6231808 6226116 0 0 0 0 0 0 0 0 

I want the program to print the value assigned to constant memory through the kenel in the code.

Constant memory is, as the name implies, constant/read-only with respect to device code. What you are trying to do is illegal and can't be made to work.
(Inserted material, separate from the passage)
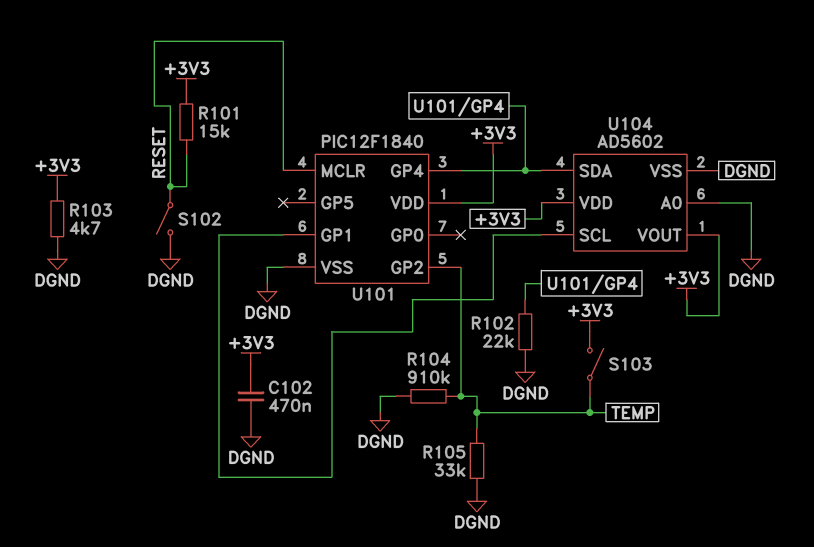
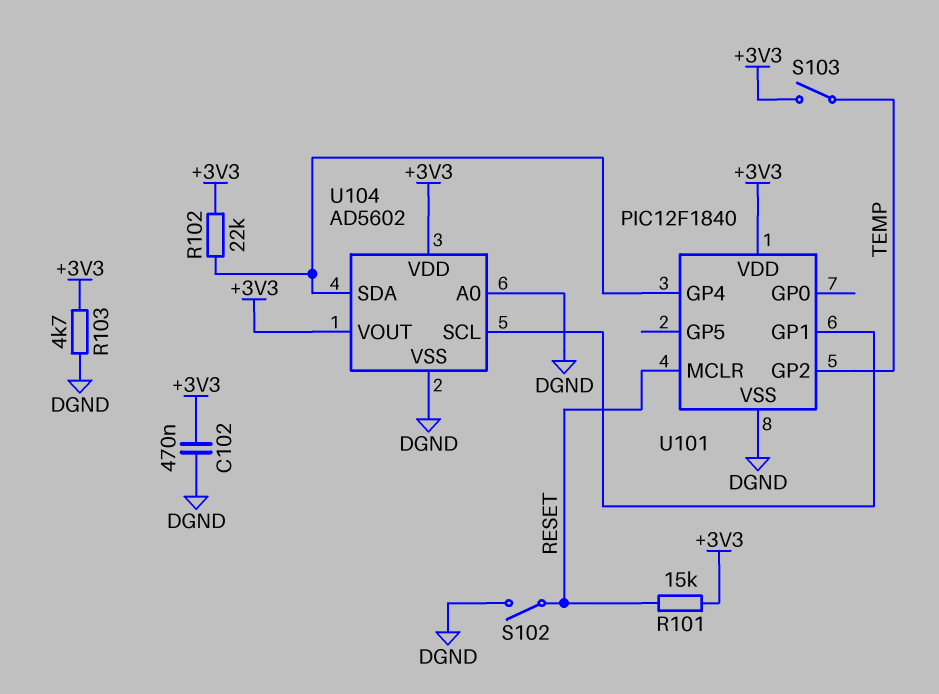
R102: 22k (DGND, U101/GP4) -> 22k (+3V3, U101/GP4)
R104: 910k (DGND, TEMP) -> none
R105: 33k (DGND, TEMP) -> none

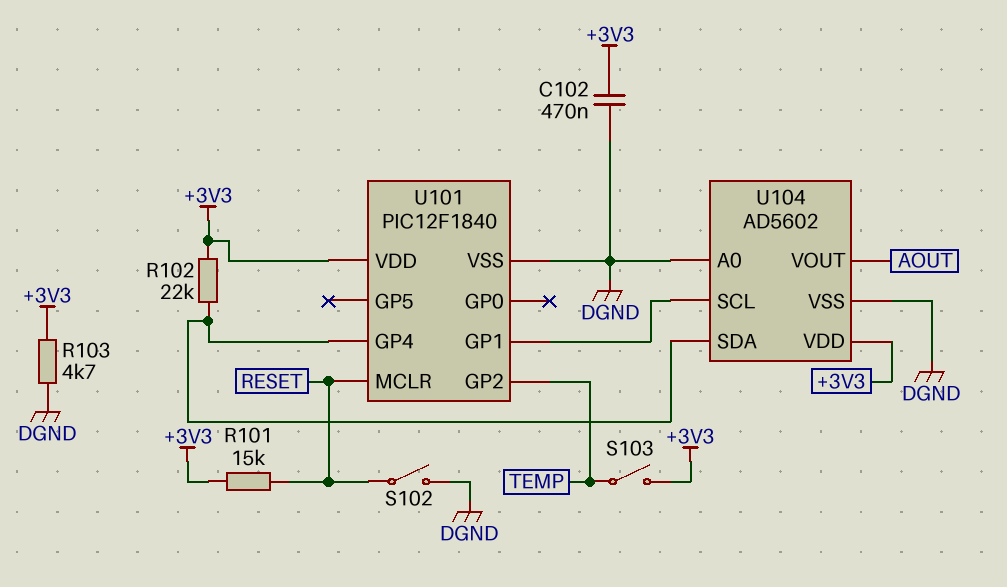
U104 pin VOUT: +3V3 -> AOUT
To set values in constant memory, you currently have two choices:

1. set the value from host code via the cudaMemcpyToSymbol API call (or its equivalents)
2. use static initialisation at compile time

In the latter case something like this would work:

__constant__ int constBuf[N] = { 16, 2, 77, 40, 12, 3, 5, 3, 6, 6 };

__global__ void foo( int *results )
{
    int tdx = threadIdx.x;
    int idx = blockIdx.x * blockDim.x + tdx;


    if( tdx < N )
    {
        results[idx] = constBuf[tdx]; // Note changes here!
    }
}